Updates are currently still applied manually (via the Console or the API) and we do not have a process in place for applying the updates automatically.

Process outline

  1. Create a Pivotal story to track the lifecycle of the upgrade

  2. Pick maintenance windows, one earlier, one later

    • Eg Tuesday 16 June 2020 between 0600-0800
    • Eg Thursday 18 June 2020 between 1800-2000
    • These were picked before and after working hours arbitrarily
  3. For each production region, repeat the following steps:

    1. Log in to CF cf login --sso as a Global Auditor or Admin
    2. Find which instances need to be updated:

      AWS_REGION=eu-west-1 gds aws paas-prod -- \
      ./tools/aws_redis_update_manager/aws_redis_update_manager \
      --action print \
      --paas-accounts-url https://accounts.cloud.service.gov.uk \
      --paas-accounts-username admin \
      --paas-accounts-password "$( echo get this from credhub ; exit 1 )"
      
    3. Send a preview email to yourself:

      AWS_REGION=eu-west-1 gds aws paas-prod -- \
      ./tools/aws_redis_update_manager/aws_redis_update_manager \
      --action preview \
      --notify-api-key "$( echo make a key or get from credhub ; exit 1)" \
      --maintenance-window-date 'Tuesday 16 June 2020' \
      --maintenance-window-time-range '0600-0800' \
      --alt-maintenance-window-date 'Thursday 18 June' \
      --alt-maintenance-window-time-range '1800-2000' \
      --region Ireland \
      --preview-email 'your@email.here'
      
    4. Send the email to tenants:

      AWS_REGION=eu-west-1 gds aws paas-prod -- \
      ./tools/aws_redis_update_manager/aws_redis_update_manager \
      --action preview \
      --paas-accounts-url https://accounts.cloud.service.gov.uk \
      --paas-accounts-username admin \
      --paas-accounts-password "$( echo get this from credhub ; exit 1 )" \
      --notify-api-key "$( echo make a key or get from credhub ; exit 1)" \
      --maintenance-window-date 'Tuesday 16 June 2020' \
      --maintenance-window-time-range '0600-0800' \
      --alt-maintenance-window-date 'Thursday 18 June' \
      --alt-maintenance-window-time-range '1800-2000' \
      --region Ireland \
      --preview-email 'your@email.here'
      
  4. Schedule maintenance on the GOV.UK PaaS status page for the two maintenance windows, without sending notifications.

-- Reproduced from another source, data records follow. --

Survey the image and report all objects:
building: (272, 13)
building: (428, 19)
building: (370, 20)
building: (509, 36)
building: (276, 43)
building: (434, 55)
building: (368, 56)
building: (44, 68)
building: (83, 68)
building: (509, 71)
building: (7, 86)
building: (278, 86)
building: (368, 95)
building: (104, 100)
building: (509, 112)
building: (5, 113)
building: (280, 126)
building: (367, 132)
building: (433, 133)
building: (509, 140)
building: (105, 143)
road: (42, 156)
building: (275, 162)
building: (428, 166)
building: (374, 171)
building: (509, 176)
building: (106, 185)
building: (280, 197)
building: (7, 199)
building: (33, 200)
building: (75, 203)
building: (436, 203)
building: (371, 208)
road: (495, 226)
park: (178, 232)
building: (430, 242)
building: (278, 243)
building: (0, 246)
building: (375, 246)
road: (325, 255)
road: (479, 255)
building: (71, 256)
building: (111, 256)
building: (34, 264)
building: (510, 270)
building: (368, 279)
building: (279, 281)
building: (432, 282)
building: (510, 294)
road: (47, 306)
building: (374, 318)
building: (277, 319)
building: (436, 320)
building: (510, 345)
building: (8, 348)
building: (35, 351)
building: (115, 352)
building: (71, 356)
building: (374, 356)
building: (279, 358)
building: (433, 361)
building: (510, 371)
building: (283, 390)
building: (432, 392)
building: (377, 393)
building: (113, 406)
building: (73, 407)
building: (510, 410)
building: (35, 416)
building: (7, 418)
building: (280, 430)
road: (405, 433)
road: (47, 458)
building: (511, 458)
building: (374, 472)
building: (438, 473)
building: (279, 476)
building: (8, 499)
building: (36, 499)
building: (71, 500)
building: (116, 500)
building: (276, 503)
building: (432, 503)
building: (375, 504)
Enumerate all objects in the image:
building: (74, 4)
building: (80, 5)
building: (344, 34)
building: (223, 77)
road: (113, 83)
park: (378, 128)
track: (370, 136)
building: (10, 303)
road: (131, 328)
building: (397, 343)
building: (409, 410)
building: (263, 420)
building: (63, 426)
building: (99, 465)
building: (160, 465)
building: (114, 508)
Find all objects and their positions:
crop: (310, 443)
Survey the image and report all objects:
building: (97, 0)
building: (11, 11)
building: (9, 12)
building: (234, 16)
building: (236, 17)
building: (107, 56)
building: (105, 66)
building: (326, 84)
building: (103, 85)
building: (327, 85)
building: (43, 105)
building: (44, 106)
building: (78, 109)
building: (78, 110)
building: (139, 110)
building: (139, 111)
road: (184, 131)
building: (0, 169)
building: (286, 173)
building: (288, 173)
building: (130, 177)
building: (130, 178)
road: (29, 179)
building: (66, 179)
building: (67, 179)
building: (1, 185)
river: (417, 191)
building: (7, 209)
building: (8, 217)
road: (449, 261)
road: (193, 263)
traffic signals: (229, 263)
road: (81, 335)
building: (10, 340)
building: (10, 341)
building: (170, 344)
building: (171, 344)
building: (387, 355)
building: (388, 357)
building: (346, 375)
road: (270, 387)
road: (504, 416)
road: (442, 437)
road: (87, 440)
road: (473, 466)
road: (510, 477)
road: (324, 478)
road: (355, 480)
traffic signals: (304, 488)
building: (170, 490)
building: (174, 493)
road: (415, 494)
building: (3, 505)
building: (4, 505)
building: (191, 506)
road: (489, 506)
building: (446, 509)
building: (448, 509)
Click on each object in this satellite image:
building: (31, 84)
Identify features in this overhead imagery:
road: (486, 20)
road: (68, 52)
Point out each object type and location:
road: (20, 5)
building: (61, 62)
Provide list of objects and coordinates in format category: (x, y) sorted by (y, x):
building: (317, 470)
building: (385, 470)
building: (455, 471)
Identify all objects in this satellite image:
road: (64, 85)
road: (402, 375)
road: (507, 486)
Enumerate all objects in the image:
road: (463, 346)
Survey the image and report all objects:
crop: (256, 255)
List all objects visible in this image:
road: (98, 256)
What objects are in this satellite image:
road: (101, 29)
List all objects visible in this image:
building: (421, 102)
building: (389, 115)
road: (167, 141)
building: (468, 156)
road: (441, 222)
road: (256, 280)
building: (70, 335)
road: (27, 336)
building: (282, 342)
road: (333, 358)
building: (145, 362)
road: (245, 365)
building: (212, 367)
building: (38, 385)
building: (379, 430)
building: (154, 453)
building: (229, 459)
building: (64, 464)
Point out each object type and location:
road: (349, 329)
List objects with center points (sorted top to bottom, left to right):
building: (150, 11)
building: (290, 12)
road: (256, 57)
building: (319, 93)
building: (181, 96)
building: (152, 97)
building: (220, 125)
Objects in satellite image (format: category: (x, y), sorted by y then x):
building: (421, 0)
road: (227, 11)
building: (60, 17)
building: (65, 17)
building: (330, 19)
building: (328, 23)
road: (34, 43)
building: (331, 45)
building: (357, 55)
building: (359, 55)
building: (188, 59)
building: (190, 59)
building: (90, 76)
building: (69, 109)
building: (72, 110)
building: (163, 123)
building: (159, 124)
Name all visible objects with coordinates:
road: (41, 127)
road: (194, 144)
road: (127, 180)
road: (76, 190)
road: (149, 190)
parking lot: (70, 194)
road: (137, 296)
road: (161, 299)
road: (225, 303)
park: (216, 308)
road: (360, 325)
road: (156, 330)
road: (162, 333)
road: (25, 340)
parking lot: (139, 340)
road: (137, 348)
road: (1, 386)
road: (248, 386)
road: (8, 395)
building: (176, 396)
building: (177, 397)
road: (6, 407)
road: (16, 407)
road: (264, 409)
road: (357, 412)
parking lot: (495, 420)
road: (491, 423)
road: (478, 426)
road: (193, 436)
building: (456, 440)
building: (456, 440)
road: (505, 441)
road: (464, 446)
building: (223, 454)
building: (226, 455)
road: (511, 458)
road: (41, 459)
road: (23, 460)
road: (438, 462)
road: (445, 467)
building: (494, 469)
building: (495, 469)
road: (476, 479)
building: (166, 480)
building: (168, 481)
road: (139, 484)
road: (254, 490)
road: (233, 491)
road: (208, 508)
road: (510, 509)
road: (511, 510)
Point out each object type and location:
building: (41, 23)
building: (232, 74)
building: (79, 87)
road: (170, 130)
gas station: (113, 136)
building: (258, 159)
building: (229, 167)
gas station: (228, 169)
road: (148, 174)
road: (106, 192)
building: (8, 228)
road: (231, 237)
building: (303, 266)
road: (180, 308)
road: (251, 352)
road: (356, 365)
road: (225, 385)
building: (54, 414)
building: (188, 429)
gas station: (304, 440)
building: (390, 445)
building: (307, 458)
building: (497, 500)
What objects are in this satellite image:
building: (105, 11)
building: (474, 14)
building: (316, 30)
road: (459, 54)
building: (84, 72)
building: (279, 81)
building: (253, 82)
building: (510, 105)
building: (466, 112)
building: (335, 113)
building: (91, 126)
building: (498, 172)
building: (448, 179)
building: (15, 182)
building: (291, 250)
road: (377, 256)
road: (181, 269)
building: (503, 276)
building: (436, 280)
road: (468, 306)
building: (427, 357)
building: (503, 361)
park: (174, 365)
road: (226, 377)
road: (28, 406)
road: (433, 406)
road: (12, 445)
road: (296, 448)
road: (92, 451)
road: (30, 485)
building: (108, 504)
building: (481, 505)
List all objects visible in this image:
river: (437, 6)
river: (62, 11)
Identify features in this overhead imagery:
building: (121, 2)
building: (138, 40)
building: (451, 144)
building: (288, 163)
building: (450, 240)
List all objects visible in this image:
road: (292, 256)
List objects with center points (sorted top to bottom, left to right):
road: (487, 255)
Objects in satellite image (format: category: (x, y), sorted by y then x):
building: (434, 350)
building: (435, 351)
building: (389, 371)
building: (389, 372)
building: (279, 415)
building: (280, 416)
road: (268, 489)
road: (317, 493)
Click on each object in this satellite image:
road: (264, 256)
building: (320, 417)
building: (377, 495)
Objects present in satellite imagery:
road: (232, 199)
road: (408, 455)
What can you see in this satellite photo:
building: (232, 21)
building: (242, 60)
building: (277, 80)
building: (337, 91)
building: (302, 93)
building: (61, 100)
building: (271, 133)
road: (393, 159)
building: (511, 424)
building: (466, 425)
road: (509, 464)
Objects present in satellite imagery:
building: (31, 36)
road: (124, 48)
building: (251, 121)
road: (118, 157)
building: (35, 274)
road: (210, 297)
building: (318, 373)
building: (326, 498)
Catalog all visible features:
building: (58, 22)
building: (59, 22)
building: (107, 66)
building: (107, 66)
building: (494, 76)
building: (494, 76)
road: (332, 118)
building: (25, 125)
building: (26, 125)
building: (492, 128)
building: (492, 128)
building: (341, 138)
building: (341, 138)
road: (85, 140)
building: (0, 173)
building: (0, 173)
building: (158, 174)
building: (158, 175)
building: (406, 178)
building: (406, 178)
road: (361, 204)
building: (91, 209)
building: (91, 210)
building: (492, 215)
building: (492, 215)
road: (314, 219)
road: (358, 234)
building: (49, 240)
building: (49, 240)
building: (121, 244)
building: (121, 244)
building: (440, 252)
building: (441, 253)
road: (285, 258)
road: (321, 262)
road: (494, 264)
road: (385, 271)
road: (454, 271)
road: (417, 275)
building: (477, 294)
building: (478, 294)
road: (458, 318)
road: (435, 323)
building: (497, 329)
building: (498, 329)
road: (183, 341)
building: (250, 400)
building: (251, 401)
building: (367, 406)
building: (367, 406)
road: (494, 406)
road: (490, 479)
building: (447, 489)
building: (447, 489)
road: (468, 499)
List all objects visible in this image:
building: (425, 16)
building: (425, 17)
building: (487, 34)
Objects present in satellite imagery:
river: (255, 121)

  5. If a tenant replies to the email, their maintenance window preference will end up as a new ticket in Zendesk. Record their maintenance window preference in the story and mark the ticket as solved.

  6. During the first maintenance window (the default), follow the AWS guidance on applying service updates for all service instances who have not opted for the alternative maintenance window. You will have to do this in both regions.

  7. During the second maintenance window (the alternative), follow the AWS guidance on applying service updates window. You will have to do this in both regions.